A cortesia de Jesus é insuperável, pois poderia indicar-lhes o caminho e marcar-lhes um encontro para o dia seguinte. Pelo contrário, convida-os a segui-Lo, ou seja, já os aceita como discípulos. Assim procedeu Jesus, conforme nos ensina São Cirilo, “para nos ensinar primeiro que nas coisas boas não é louvável atrasar-se, porque o adiamento de algo bom é sempre um prejuízo. E, depois, para mostrar que, para se salvar, não basta aos ignorantes saberem qual é a santa casa de Cristo, nosso Salvador, isto é, a Igreja, se não chegarem até ela com fé e observarem com ânimo fervoroso o que nela se faz”.[5] Quem nos dera conhecer o conteúdo daquele sagrado convívio! “Que dia tão feliz passaram!
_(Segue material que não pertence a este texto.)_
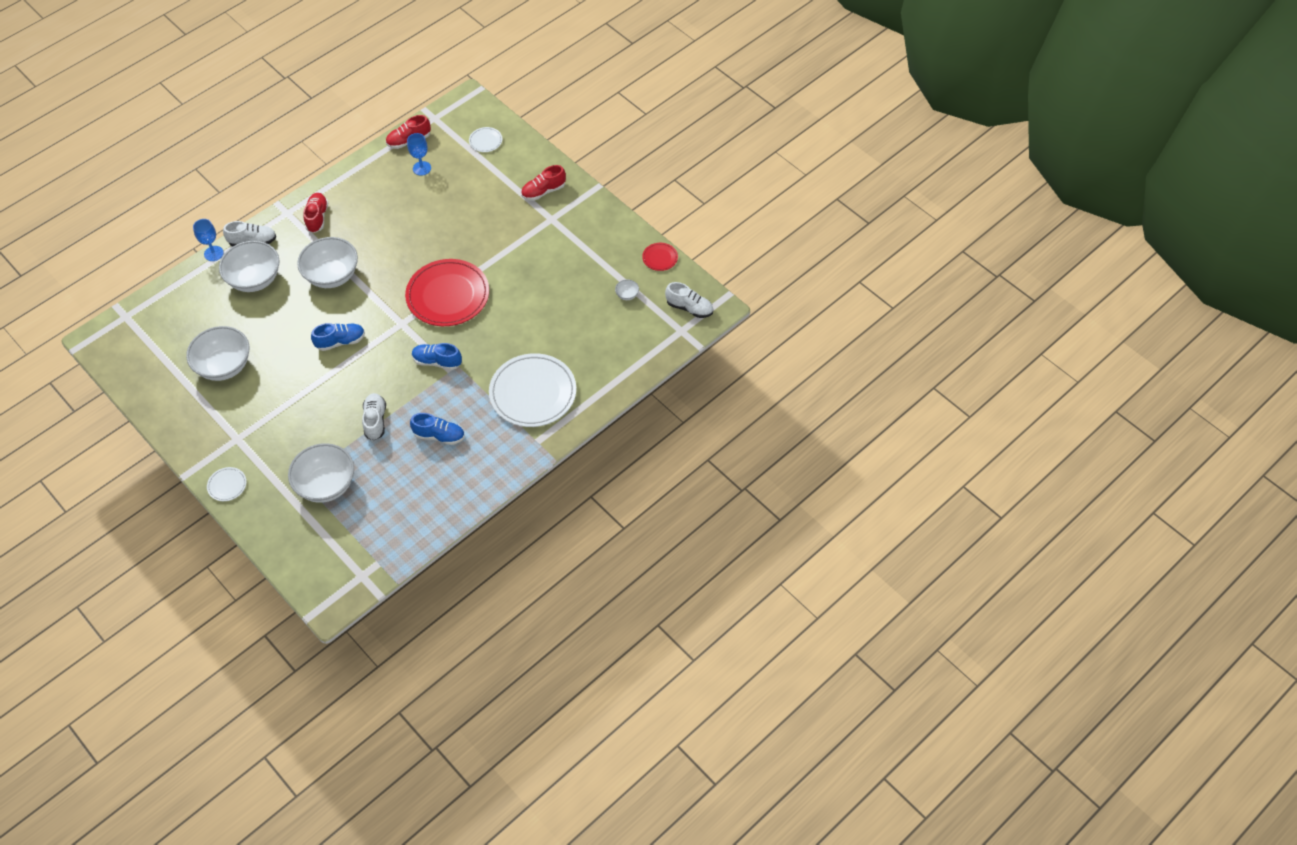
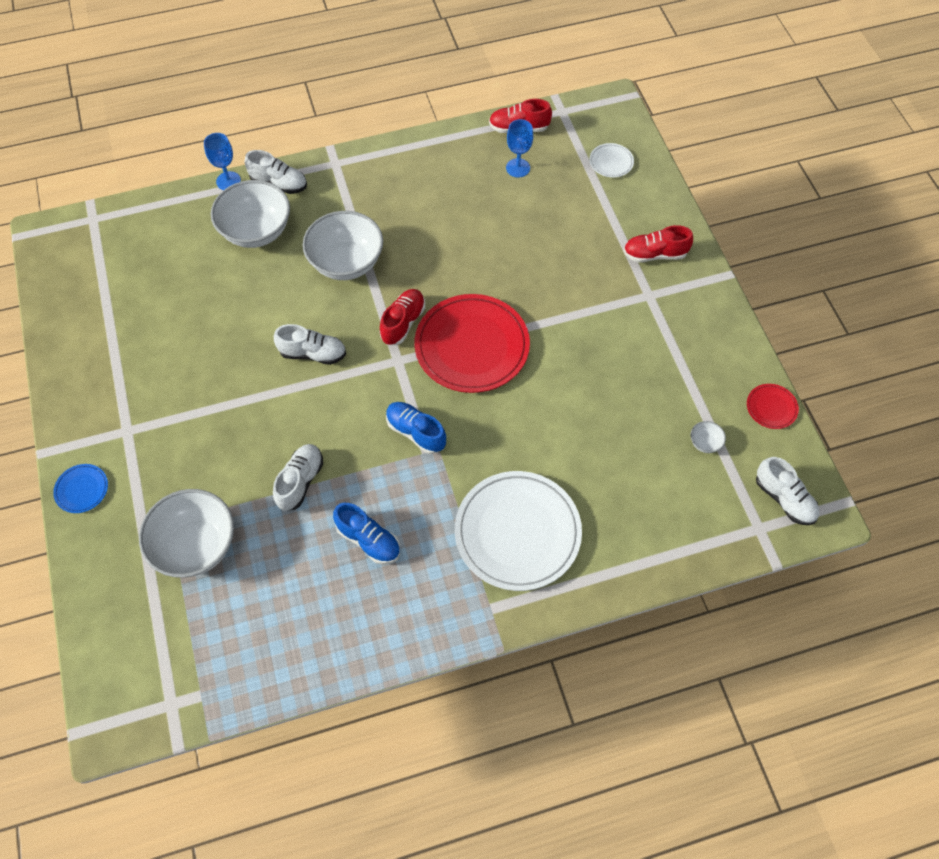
camera: 25 degrees right, 5 degrees up
white bowl [186,326,250,381] -> none
white plate [207,467,247,501] -> blue plate [53,464,108,513]
red shoe [304,193,328,233] -> red shoe moved to [380,289,425,345]
blue shoe [311,323,365,351] -> white shoe [274,324,346,365]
E que noite tão agradável!” — exclama Santo Agostinho — “Há quem seja capaz de nos dizer o que ouviram da boca do Senhor? Edifiquemos também nós e façamos uma casa em nosso coração, onde Ele venha ensinar-nos e falar conosco”.[6] A nós também dirige Jesus este convite cheio de benquerença, e assim procederá Ele até o último minuto da História. Como é possível opor-Lhe resistência?
Extraído de: CLÁ DIAS. João Scognamiglio. O Inédito sobre os Evangelhos. Città del Vaticano: L.E.V./São Paulo: Lumen Sapientiae, 2014, v.IV., p. 19-25.
[1] FERNÁNDEZ TRUYOLS, Andrés. Vida de Nuestro Señor Jesucristo. 2.ed. Madrid: BAC, 1954, p.141.
[2] TUYA, Manuel de. Biblia Comentada. Evangelios. Madrid: BAC, 1964, v.V, p.987.
[3] MALDONADO, Juan de. Comentarios a los Cuatro Evangelios. Evangelio de San Juan. Madrid: BAC, 1954, v.III, p.126.
[4] ALCUÍNO, apud SÃO TOMÁS DE AQUINO. Catena Aurea. In Ioannem, c.I, v.37-40.
[5] SÃO CIRILO DE ALEXANDRIA. In Ioannis Evangelium. L.II, c.1: MG 73, 218.
[6] SANTO AGOSTINHO. In Ioannis Evangelium. Tractatus VII, n.9. In: Obras. Madrid: BAC, 1955, v.XIII, p.229.